▶ **Exercise 1**
Copy the rows from the line with "[14](#a.3.1-idl-definition-structure)" to the line with "[31](#b.3-solution-set-definitions)", renaming "specification" to "spec" everywhere in those lines and leaving everything else as it is.

▶ **Text segment**
=== Begin Enclosure ===

Regrettably, not much has changed in regards to the performance of the X38, although the last few weeks have given us the chance to thoroughly explore the BIOS and map some of the rather elusive feature options to improve performance. At this stage, we are finally comfortable with the X38 chipset and believe it has plenty of hidden performance potential if you know where to look for it. In truth, ASUS has given considerable attention to improving the board's BIOS functionality, but quantifying these differences can be a challenge.
In the end, it is difficult to unlock massive amounts of hidden performance when it's just not there. One thing's for certain though, motherboards based on the X38 chipset that make use of older DDR2 technology will never reach the same levels of performance we are starting to see with the DDR3 boards. A quick scan of current DDR3 memory and motherboard prices should be enough to convince just about anyone that upgrading today is serious business.

=== End Enclosure ===

▶ **The data**
=== Begin Enclosure ===

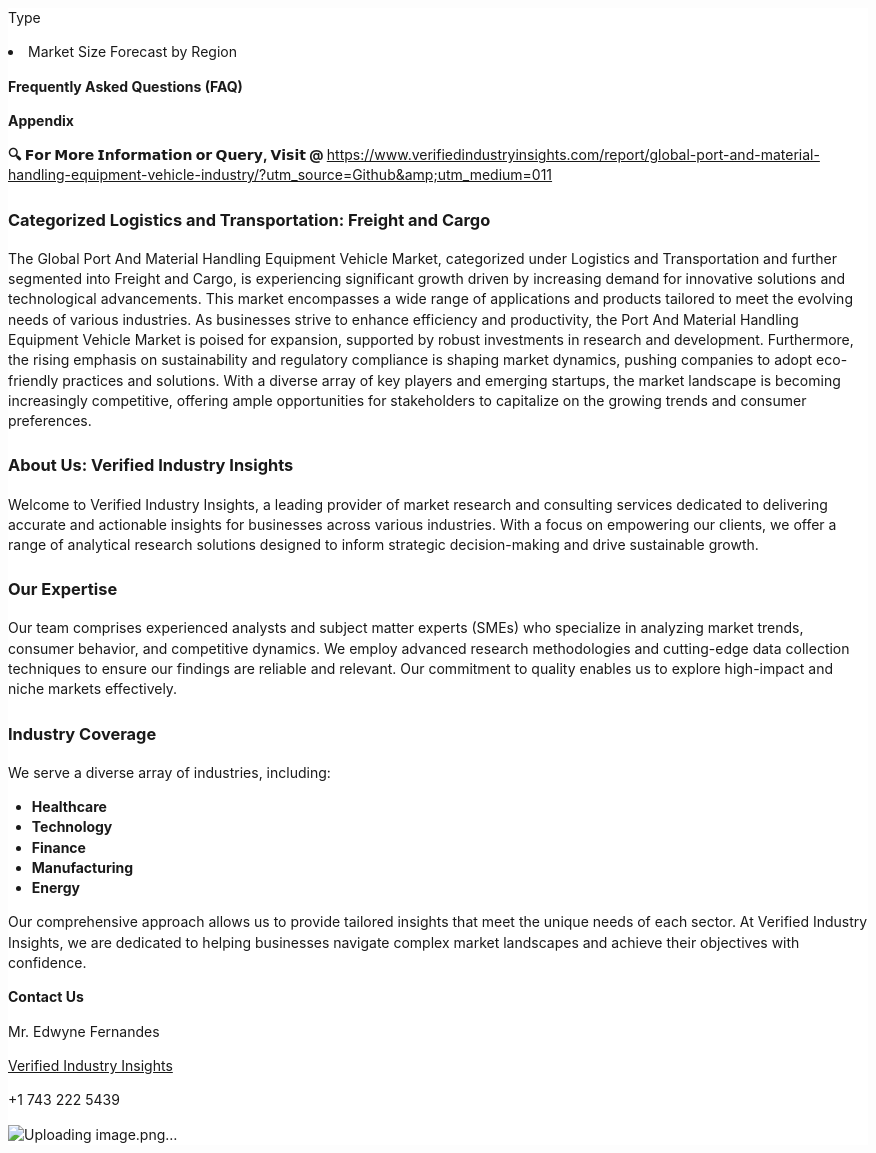 Type</li><li>Market Size Forecast by Region</li></ul><p><strong>Frequently Asked Questions (FAQ)</strong></p><p><strong>Appendix<br /></strong></p><p><strong>🔍 𝗙𝗼𝗿 𝗠𝗼𝗿𝗲 𝗜𝗻𝗳𝗼𝗿𝗺𝗮𝘁𝗶𝗼𝗻 𝗼𝗿 𝗤𝘂𝗲𝗿𝘆, 𝗩𝗶𝘀𝗶𝘁 @ </strong><a href="https://www.verifiedindustryinsights.com/report/global-port-and-material-handling-equipment-vehicle-industry/?utm_source=Github&amp;utm_medium=011">https://www.verifiedindustryinsights.com/report/global-port-and-material-handling-equipment-vehicle-industry/?utm_source=Github&amp;utm_medium=011</a>&nbsp;</p><h3>Categorized Logistics and Transportation: Freight and Cargo </h3><p>The Global Port And Material Handling Equipment Vehicle Market, categorized under Logistics and Transportation and further segmented into Freight and Cargo, is experiencing significant growth driven by increasing demand for innovative solutions and technological advancements. This market encompasses a wide range of applications and products tailored to meet the evolving needs of various industries. As businesses strive to enhance efficiency and productivity, the Port And Material Handling Equipment Vehicle Market is poised for expansion, supported by robust investments in research and development. Furthermore, the rising emphasis on sustainability and regulatory compliance is shaping market dynamics, pushing companies to adopt eco-friendly practices and solutions. With a diverse array of key players and emerging startups, the market landscape is becoming increasingly competitive, offering ample opportunities for stakeholders to capitalize on the growing trends and consumer preferences.</p><h3>About Us: Verified Industry Insights</h3><p>Welcome to Verified Industry Insights, a leading provider of market research and consulting services dedicated to delivering accurate and actionable insights for businesses across various industries. With a focus on empowering our clients, we offer a range of analytical research solutions designed to inform strategic decision-making and drive sustainable growth.</p><h3>Our Expertise</h3><p>Our team comprises experienced analysts and subject matter experts (SMEs) who specialize in analyzing market trends, consumer behavior, and competitive dynamics. We employ advanced research methodologies and cutting-edge data collection techniques to ensure our findings are reliable and relevant. Our commitment to quality enables us to explore high-impact and niche markets effectively.</p><h3>Industry Coverage</h3><p>We serve a diverse array of industries, including:</p><ul><li><strong>Healthcare</strong></li><li><strong>Technology</strong></li><li><strong>Finance</strong></li><li><strong>Manufacturing</strong></li><li><strong>Energy</strong></li></ul><p>Our comprehensive approach allows us to provide tailored insights that meet the unique needs of each sector. At Verified Industry Insights, we are dedicated to helping businesses navigate complex market landscapes and achieve their objectives with confidence.</p><p><strong>Contact Us</strong></p><p>Mr. Edwyne Fernandes</p><p><a href="https://www.verifiedindustryinsights.com/">Verified Industry Insights</a></p><p>+1 743 222 5439</p>
![Uploading image.png…]()
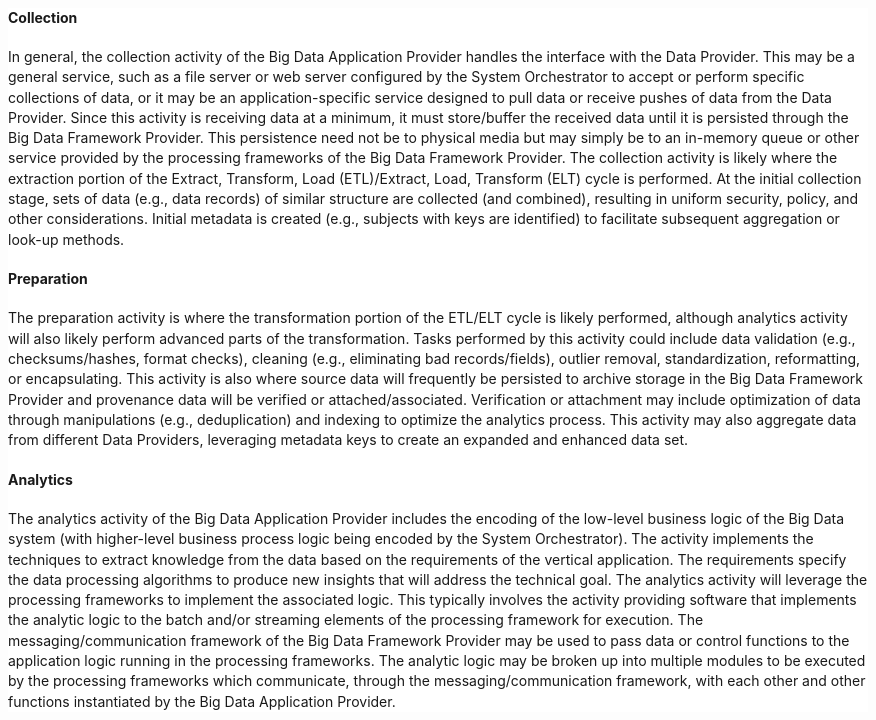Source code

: #### Collection

In general, the collection activity of the Big Data Application Provider
handles the interface with the Data Provider. This may be a general
service, such as a file server or web server configured by the System
Orchestrator to accept or perform specific collections of data, or it
may be an application-specific service designed to pull data or receive
pushes of data from the Data Provider. Since this activity is receiving
data at a minimum, it must store/buffer the received data until it is
persisted through the Big Data Framework Provider. This persistence need
not be to physical media but may simply be to an in-memory queue or
other service provided by the processing frameworks of the Big Data
Framework Provider. The collection activity is likely where the
extraction portion of the Extract, Transform, Load (ETL)/Extract, Load,
Transform (ELT) cycle is performed. At the initial collection stage,
sets of data (e.g., data records) of similar structure are collected
(and combined), resulting in uniform security, policy, and other
considerations. Initial metadata is created (e.g., subjects with keys
are identified) to facilitate subsequent aggregation or look-up methods.

#### Preparation

The preparation activity is where the transformation portion of the
ETL/ELT cycle is likely performed, although analytics activity will also
likely perform advanced parts of the transformation. Tasks performed by
this activity could include data validation (e.g., checksums/hashes,
format checks), cleaning (e.g., eliminating bad records/fields),
outlier removal, standardization, reformatting, or encapsulating. This
activity is also where source data will frequently be persisted to
archive storage in the Big Data Framework Provider and provenance data
will be verified or attached/associated. Verification or attachment may
include optimization of data through manipulations (e.g., deduplication)
and indexing to optimize the analytics process. This activity may also
aggregate data from different Data Providers, leveraging metadata keys
to create an expanded and enhanced data set.

#### Analytics

The analytics activity of the Big Data Application Provider includes the
encoding of the low-level business logic of the Big Data system (with
higher-level business process logic being encoded by the System
Orchestrator). The activity implements the techniques to extract
knowledge from the data based on the requirements of the vertical
application. The requirements specify the data processing algorithms to
produce new insights that will address the technical goal. The analytics
activity will leverage the processing frameworks to implement the
associated logic. This typically involves the activity providing
software that implements the analytic logic to the batch and/or
streaming elements of the processing framework for execution. The
messaging/communication framework of the Big Data Framework Provider may
be used to pass data or control functions to the application logic
running in the processing frameworks. The analytic logic may be broken
up into multiple modules to be executed by the processing frameworks
which communicate, through the messaging/communication framework, with
each other and other functions instantiated by the Big Data Application
Provider.
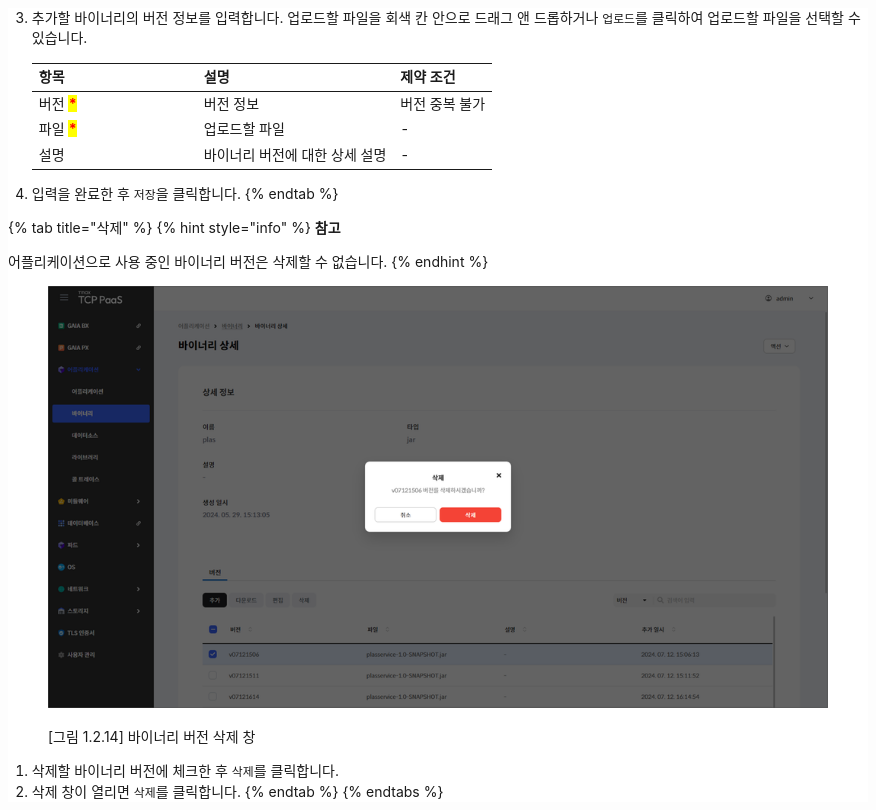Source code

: 3.  추가할 바이너리의 버전 정보를 입력합니다. 업로드할 파일을 회색 칸 안으로 드래그 앤 드롭하거나 `업로드`를 클릭하여 업로드할 파일을 선택할 수 있습니다.

    <table><thead><tr><th width="151">항목</th><th>설명</th><th>제약 조건</th></tr></thead><tbody><tr><td>버전 <mark style="color:red;"><strong>*</strong></mark></td><td>버전 정보</td><td>버전 중복 불가</td></tr><tr><td>파일 <mark style="color:red;"><strong>*</strong></mark></td><td>업로드할 파일</td><td>-</td></tr><tr><td>설명</td><td>바이너리 버전에 대한 상세 설명</td><td>-</td></tr></tbody></table>
4. 입력을 완료한 후 `저장`을 클릭합니다.
{% endtab %}

{% tab title="삭제" %}
{% hint style="info" %}
**참고**

어플리케이션으로 사용 중인 바이너리 버전은 삭제할 수 없습니다.
{% endhint %}

<figure><img src="../.gitbook/assets/1.2.14.png" alt=""><figcaption><p>[그림 1.2.14] 바이너리 버전 삭제 창</p></figcaption></figure>

1. 삭제할 바이너리 버전에 체크한 후 `삭제`를 클릭합니다.
2. 삭제 창이 열리면 `삭제`를 클릭합니다.
{% endtab %}
{% endtabs %}
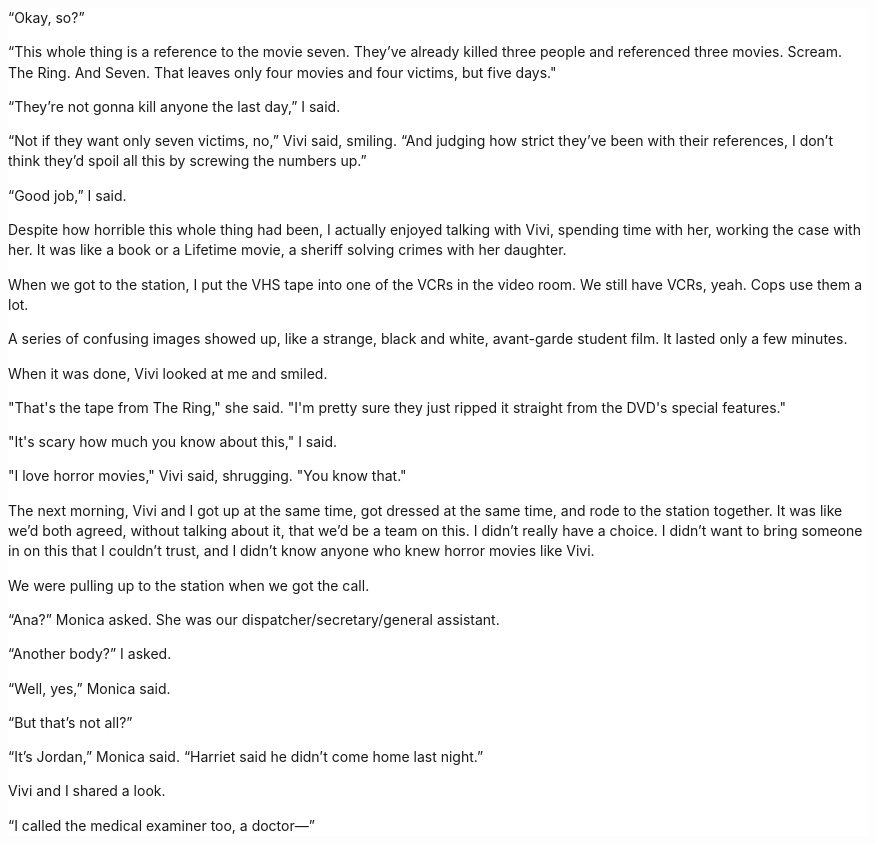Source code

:   
“Okay, so?” 

  
“This whole thing is a reference to the movie seven. They’ve already killed three people and referenced three movies. Scream. The Ring. And Seven. That leaves only four movies and four victims, but five days."

  
“They’re not gonna kill anyone the last day,” I said.

  
“Not if they want only seven victims, no,” Vivi said, smiling. “And judging how strict they’ve been with their references, I don’t think they’d spoil all this by screwing the numbers up.”

  
“Good job,” I said. 

  
Despite how horrible this whole thing had been, I actually enjoyed talking with Vivi, spending time with her, working the case with her. It was like a book or a Lifetime movie, a sheriff solving crimes with her daughter.

When we got to the station, I put the VHS tape into one of the VCRs in the video room. We still have VCRs, yeah. Cops use them a lot.

A series of confusing images showed up, like a strange, black and white, avant-garde student film. It lasted only a few minutes.

When it was done, Vivi looked at me and smiled.

"That's the tape from The Ring," she said. "I'm pretty sure they just ripped it straight from the DVD's special features."

"It's scary how much you know about this," I said.

"I love horror movies," Vivi said, shrugging. "You know that."

  
The next morning, Vivi and I got up at the same time, got dressed at the same time, and rode to the station together. It was like we’d both agreed, without talking about it, that we’d be a team on this. I didn’t really have a choice. I didn’t want to bring someone in on this that I couldn’t trust, and I didn’t know anyone who knew horror movies like Vivi.

  
We were pulling up to the station when we got the call.

  
“Ana?” Monica asked. She was our dispatcher/secretary/general assistant.

  
“Another body?” I asked.

  
“Well, yes,” Monica said. 

  
“But that’s not all?”

  
“It’s Jordan,” Monica said. “Harriet said he didn’t come home last night.”

  
Vivi and I shared a look.

  
“I called the medical examiner too, a doctor—”
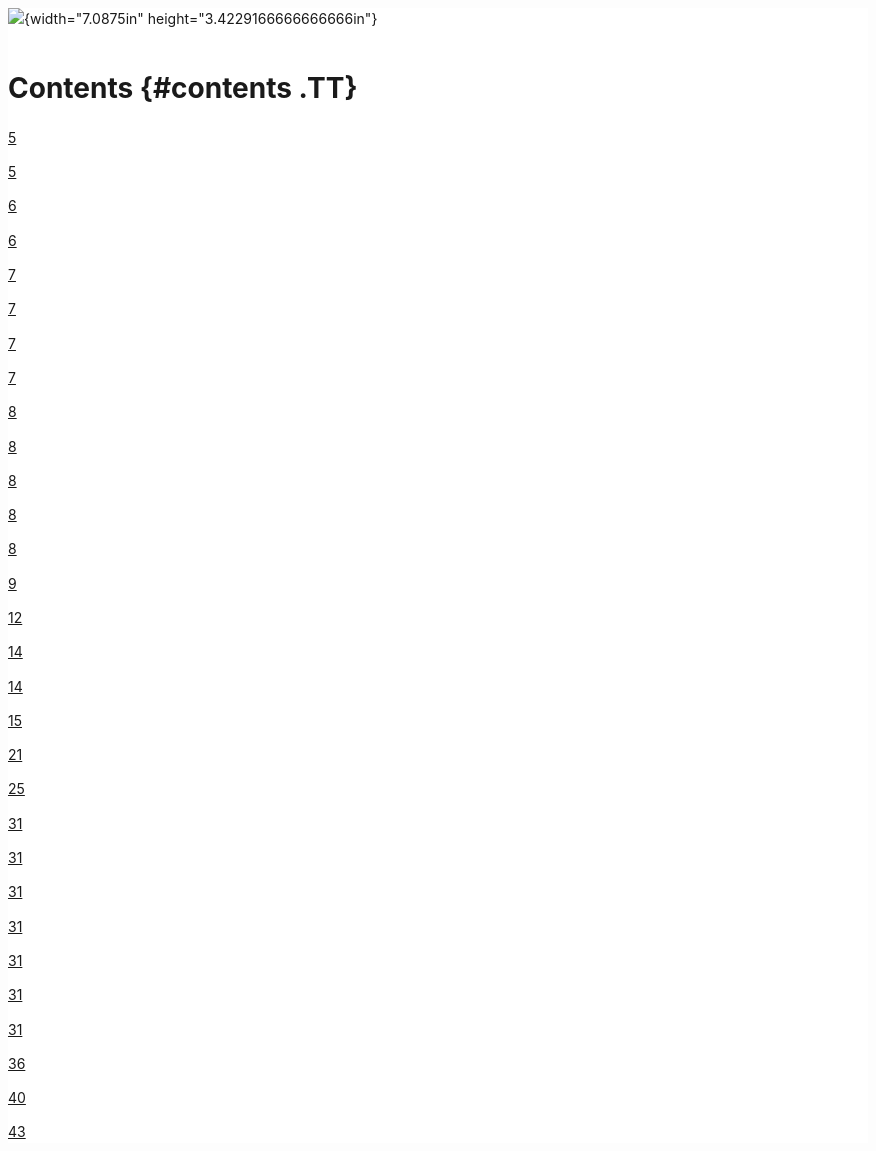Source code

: ![](media/image1.jpeg){width="7.0875in" height="3.4229166666666666in"}

Contents {#contents .TT}
========

[5](#foreword)

[5](#introduction)

[6](#scope)

[6](#references)

[7](#definitions-and-abbreviations)

[7](#definitions)

[7](#abbreviations)

[7](#solution-set-definitions)

[8](#annex-a-normative-corba-solution-set)

[8](#a.1-architectural-features)

[8](#a.1.1-syntax-for-distinguished-names-and-versions)

[8](#a.2-mapping)

[8](#a.2.1-operation-and-notification-mapping)

[9](#a.2.2-operation-parameter-mapping)

[12](#a.2.3-notification-parameter-mapping)

[14](#a.3-solution-set-definitions)

[14](#a.3.1-idl-definition-structure)

[15](#a.3.2-idl-specification-swmirpconstdefs.idl)

[21](#a.3.3-idl-specification-swmirpsystem.idl)

[25](#a.3.4-idl-specification-swmirpnotifications.idl)

[31](#annex-b-normative-xml-definitions)

[31](#b.1-architectural-features)

[31](#b.1.1-syntax-for-distinguished-names)

[31](#b.2-mapping)

[31](#b.3-solution-set-definitions)

[31](#b.3.1-xml-definition-structure)

[31](#b.3.2-graphical-representation)

[36](#b.3.3-xml-schema-swmanagementirpnotif.xsd)

[40](#b.3.4-xml-schema-swmanagementirpiocs.xsd)

[43](#annex-c-normative-soap-solution-set)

=== End Enclosure ===

▶ **Exercise 2**
Carry the passage about X38 chipset performance further, starting after its last sentence.

▶ **Result 1**
[14](#a.3.1-idl-definition-structure)

[15](#a.3.2-idl-spec-swmirpconstdefs.idl)

[21](#a.3.3-idl-spec-swmirpsystem.idl)

[25](#a.3.4-idl-spec-swmirpnotifications.idl)

[31](#annex-b-normative-xml-definitions)

[31](#b.1-architectural-features)

[31](#b.1.1-syntax-for-distinguished-names)

[31](#b.2-mapping)

[31](#b.3-solution-set-definitions)

▶ **Result 2**
The last few weeks have presented many enthusiasts with the opportunity to catch their breath; having just experienced the P35 launch last spring, they now have to decide whether to go the X38/X48 and DDR3 route. Deciding whether to make the change to DDR3 is not very difficult: you can afford the buy-in, or you cannot. Given the choice, especially considering the rate at which DDR2 prices continue to plummet, it should come as no surprise that a large majority of users will probably find themselves in a rather favorable situation - one in which the benefits of staying with DDR2 for a little while longer make too much sense to move at this point.
Of course, it's fair to point out that it is common for the market to endure a period of significant buyer hesitation associated with the adoption of new products or technology - usually attributed to a general unfamiliarity with the benefits that come from purchasing the new technologies. As bleeding edge enthusiasts carrying enough credit card debt to send the stock market spiraling downward, we find it hard to stick with DDR2, even though this would be the wise decision at this point. However, after using DDR3 for the past few months, we find it difficult to go back for several reasons, the primary one being our ever-increasing thirst for improving the performance of our shiny new Penryn based processors.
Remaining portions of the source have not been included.